Just under 12% of motorists admit to having been involved in a near miss or an incident after being distracted by the actions of a passenger in their vehicle, recent research has found.

In response to an AA Car Insurance survey of more than 5,000 motorists, 11.7% of respondents admitted that they had been involved in either a near miss or a collision after being distracted.

In total, 10.05% admitted to being involved in at least one near miss, with 0.84% having found themselves involved in a single collision as a result of passenger distraction.

The survey also found that 0.34% of respondents had been involved in two collisions because a passenger had distracted them, with 0.47% having been involved in three or more distraction-caused incidents.

Conor Faughnan, AA Director of Consumer Affairs, said: “We’re coming into a busy time on Irish roads as the combination of poor weather conditions, Christmas shopping and the holiday party season leads to more cars on the road at peak hours, as well as many of us doing more driving outside of the traditional commuting hours than we would normally do.

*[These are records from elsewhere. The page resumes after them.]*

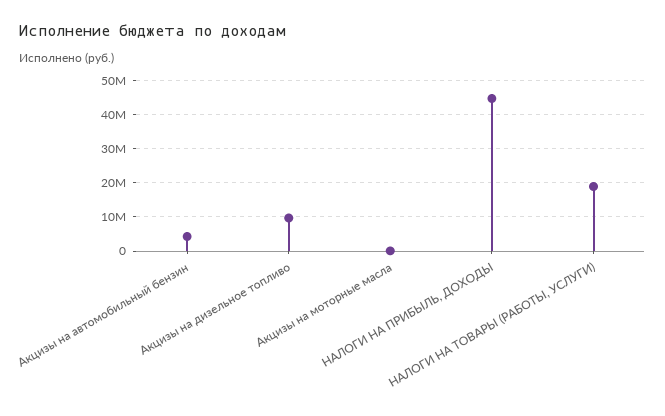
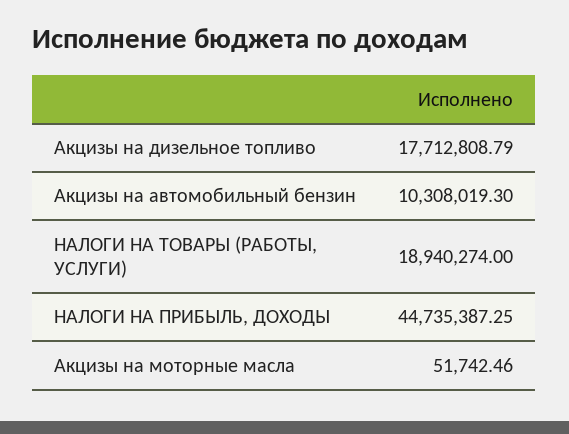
  {
-   "Акцизы на автомобильный бензин": 4000000,
+   "Акцизы на автомобильный бензин": 10308019.3,
-   "Акцизы на дизельное топливо": 10000000,
+   "Акцизы на дизельное топливо": 17712808.79,
    "Акцизы на моторные масла": 51742.46,
    "НАЛОГИ НА ПРИБЫЛЬ, ДОХОДЫ": 44735387.25,
    "НАЛОГИ НА ТОВАРЫ (РАБОТЫ, УСЛУГИ)": 18940274
  }

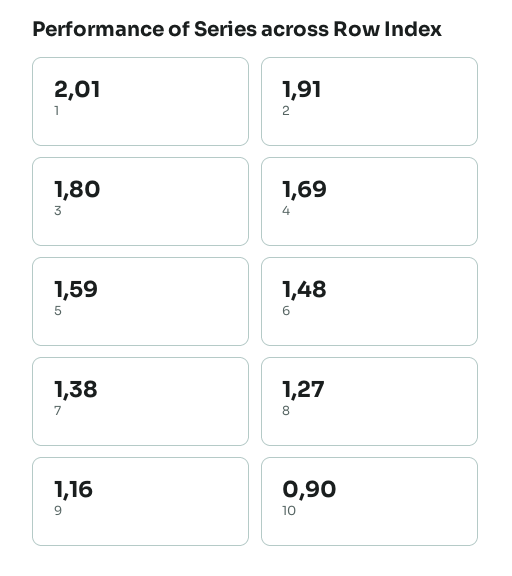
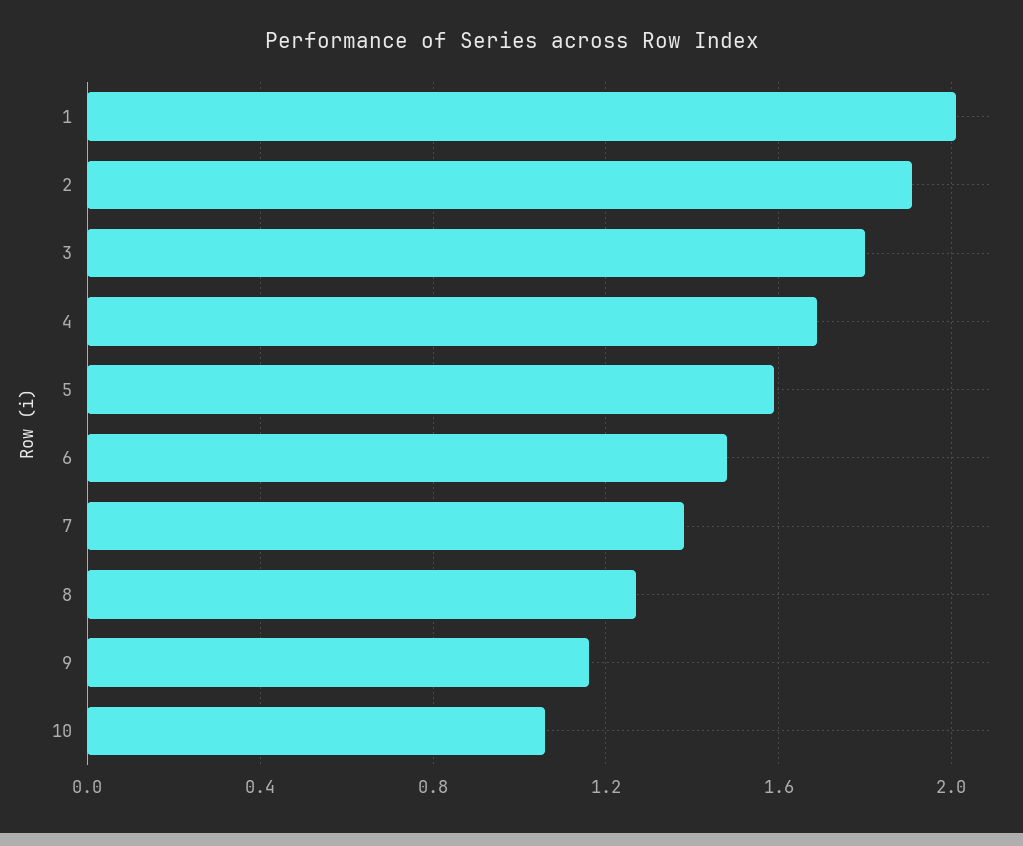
  {
    "1": 2.01,
    "2": 1.91,
    "3": 1.8,
    "4": 1.69,
    "5": 1.59,
    "6": 1.48,
    "7": 1.38,
    "8": 1.27,
    "9": 1.16,
-   "10": 0.9
+   "10": 1.05
  }

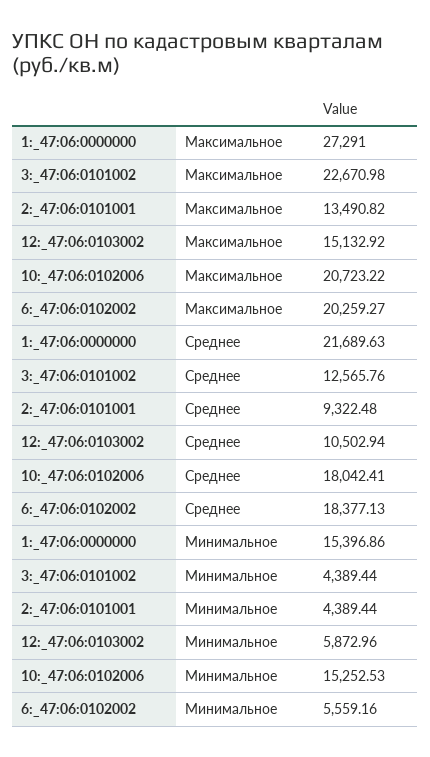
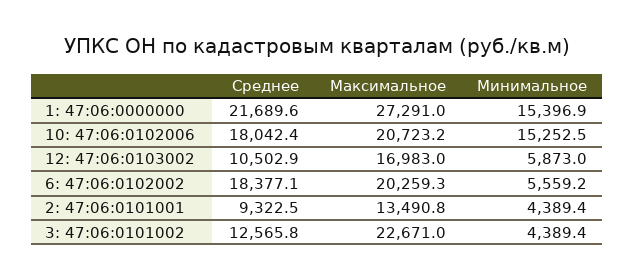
  {
    "1:_47:06:0000000": {
      "Максимальное": 27291,
      "Среднее": 21689.63,
      "Минимальное": 15396.86
    },
    "3:_47:06:0101002": {
      "Максимальное": 22670.98,
      "Среднее": 12565.76,
      "Минимальное": 4389.44
    },
    "2:_47:06:0101001": {
      "Максимальное": 13490.82,
      "Среднее": 9322.48,
      "Минимальное": 4389.44
    },
    "12:_47:06:0103002": {
-     "Максимальное": 15132.92,
+     "Максимальное": 16983,
      "Среднее": 10502.94,
      "Минимальное": 5872.96
    },
    "10:_47:06:0102006": {
      "Максимальное": 20723.22,
      "Среднее": 18042.41,
      "Минимальное": 15252.53
    },
    "6:_47:06:0102002": {
      "Максимальное": 20259.27,
      "Среднее": 18377.13,
      "Минимальное": 5559.16
    }
  }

"While the motorist must do everything they can to avoid being distracted, we would also encourage passengers to understand the dangers associated with driving and avoid doing anything which could take the driver’s attention off the road.

"Over the coming weeks many of us will be attending work parties and may be relying on a designated driver or sober colleague to get us home and it’s important, even if you are a little inebriated, that you ensure you are not representing a danger to the driver and ultimately other road users.”

The survey found that in incidents where a driver had been distracted by a passenger leading to either a near miss or a collision, children were found to be the number one culprit.

Of those who admitted to being distracted by a passenger while driving, 46.24% stated that the passenger at fault was one or more of their children.

Almost a quarter of the time (22.35%) it was the spouse or partner who was at fault for causing the distraction.

Mr Faughnan said: “Between fighting or playing with siblings in the back seat, sudden illnesses or unexpected bursts of tears, many parents find themselves in a situation where they’re trying to attend to their children while driving and failing to notice how dangerous this is.

"Even if your eyes are off the road for just a split second you could put yourself or another road user at serious risk so our advice would always be to pull in if the child’s behaviour is distracting you and only continue your journey once everyone has calmed down."